Nessa terça-feira (9), Eduardo Guimarães publicou artigo sobre o resultado das eleições no portal Brasil 247 chamado Derrota da esquerda não foi tudo isso. O título nos faz pensar que realmente nem tudo pode ser tão ruim que não possa piorar.
Guimarães começa certo: “Há meses venho dizendo aos mais chegados que ocorreria o que ocorreu, mas só recebi sorrisos irônicos e acusações de alarmismo. Não era alarmismo, a esquerda ficou muito aquém do centro e da extrema direita”. O problema é sua conclusão, aí a coisa começa a ficar bem confusa: “Todavia, o paciente sobreviveu e passa bem.”
Guimarães nutre uma ilusão de que a derrota, por maior que seja, não seria tão grave assim. Porém, tal ilusão é um problema sério e acaba desvirtuando ainda mais a esquerda.
O colunista identifica o afastamento da esquerda do povo: “É inevitável tratar da brutal desconexão entre a esquerda e as camadas populares” e lista uma série de políticas que defendem, segundo pesquisa do Instituto Locomotiva citada por ele, a chamada classe C, como religião, família, questão sexual e outras questões.
A conclusão de Guimarães é a de que o maior problema para a esquerda são as religiões evangélicas: “A maior barreira para a esquerda nesse latifúndio da classe C é o rolo compressor em que se converteu a expansão das igrejas evangélicas, que abrem dezessete novos templos por dia.” E conclui: “O problema é que a esquerda se afastou desse contingente. Tem “nojinho” dos ‘crentes’, em grande maioria, e só os procura no limiar das eleições.”
A constatação de Guimarães não é errada, embora não seja correto atribuir todo o problema ao crescimento das igrejas evangélicas. Mas é fato incontestável que a esquerda pequeno-burguesa se afasta desse setor da população, desprezando essas camadas e abrindo espaço para o crescimento ainda maior da direita.
O problema, deveria ser óbvio, é político. A questão fundamental não são as igrejas, mas com que política a esquerda deveria combater a direita em todos os espaços sociais. A esquerda ou não faz isso, ou faz se adaptando e capitulando diante da direita e não se diferenciando dela.
A partir daí, Guimarães confunde-se de novo: “Fala-se muito de Venezuela, Ucrânia, Gaza, LGBTQIA+, mas pouco da violência que ameaça essa população muito mais do que uma polícia hidrófoba — até pela quantidade dos desesperados ou deserdados desde o berço que caem na criminalidade e a dos policiais violentos.”
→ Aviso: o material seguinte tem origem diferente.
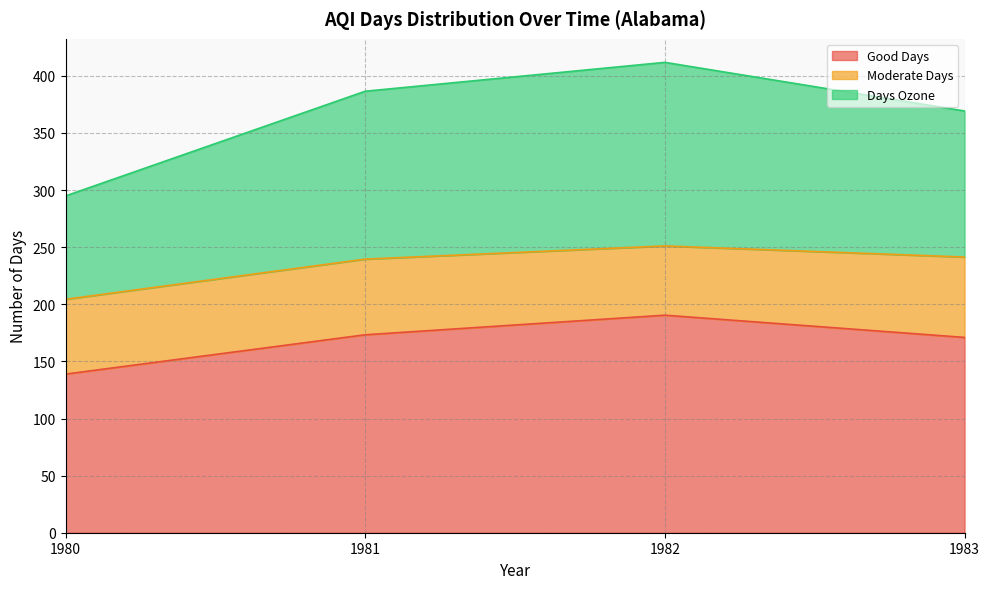

What is the maximum value for Good Days?

190.5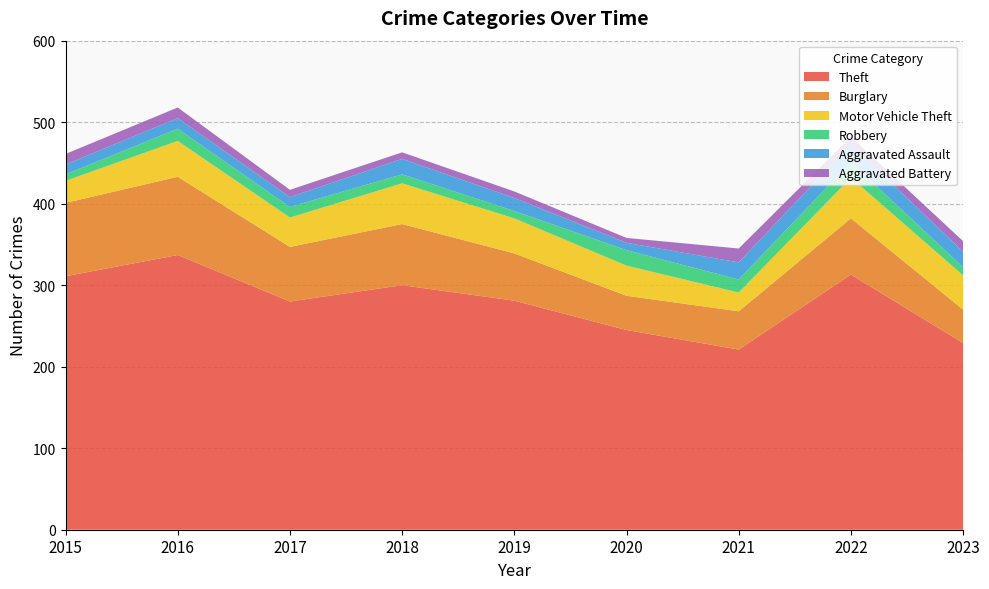

Reading left to right, extract all data points from this chart.

Theft: 311	337	280	300	281	245	221	313	229
Burglary: 90	96	67	75	58	42	47	69	41
Motor Vehicle Theft: 27	44	36	50	43	37	23	50	42
Robbery: 8	15	13	11	9	19	16	19	10
Aggravated Assault: 12	13	12	19	16	9	21	22	19
Aggravated Battery: 13	13	9	8	8	6	17	9	13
Para ele, trata-se de parar de falar das coisas importantes e dar destaque a questões que seriam mais imediatas. Em primeiro lugar, não se trata de trocar um pelo outro. A própria direita fala de Venezuela, Ucrânia, Gaza, o problema é justamente que a esquerda tem se escondido desse debate ao invés de colocar abertamente sua posição e desmascarar a direita.
Se é importante falar de questões imediatas para o povo, é tão ou mais importante o debate ideológico. Basta vermos que o crescimento da direita se dá justamente levantando tais debates. Esses debates deveriam ser vantajosos para a esquerda, mas depoimentos como o de Boulos dizendo não ser prefeito de Telavive para não ter que opinar sobre a questão palestina, ao contrário do que os oportunistas como Boulos pensam, acabam enfraquecendo a esquerda em vez de fortalecer.
A esquerda está justamente se escondendo cada vez mais do embate ideológico enquanto a direita tem feito a seu modo. Esse é um problema importante que Guimarães não enxerga e acaba se confundindo.
A derrota da esquerda na eleição realmente tem a ver com seu afastamento do povo, mas não exatamente pelos mesmos motivos apontados por Guimarães. Ao contrário, a ideia do colunista é justamente aquilo que vem fazendo a esquerda eleitoral, fugindo dos debates ideológicos e, ao mesmo tempo, se afastando dos interesses da população.
A conclusão geral de Guimarães, conforme expressa no próprio título, é a de que a derrota não teria sido tão grave assim: “A esquerda está longe de estar morta. A tão propalada vitória do centro nas eleições municipais é um exagero baseado em números que não dizem o que é preciso sobre o ambiente político e as preferências dos brasileiros”.
A esquerda foi derrotada, dizer que ela “não foi isso tudo”, serve apenas para continuar errando. Mas é fato que nem tudo está perdido, o que está perdido é a política da esquerda que se adapta ao centro, que nada mais é do que direita falida. A esquerda pequeno-burguesa, oportunista, eleitoreira, está se enterrando junto com essa direita e junto com o regime político. Esse é o problema central que Guimarães não compreende. Quanto mais a esquerda tiver a cara da direita oficial, do chamado centro, do regime político, mais derrotas ela terá.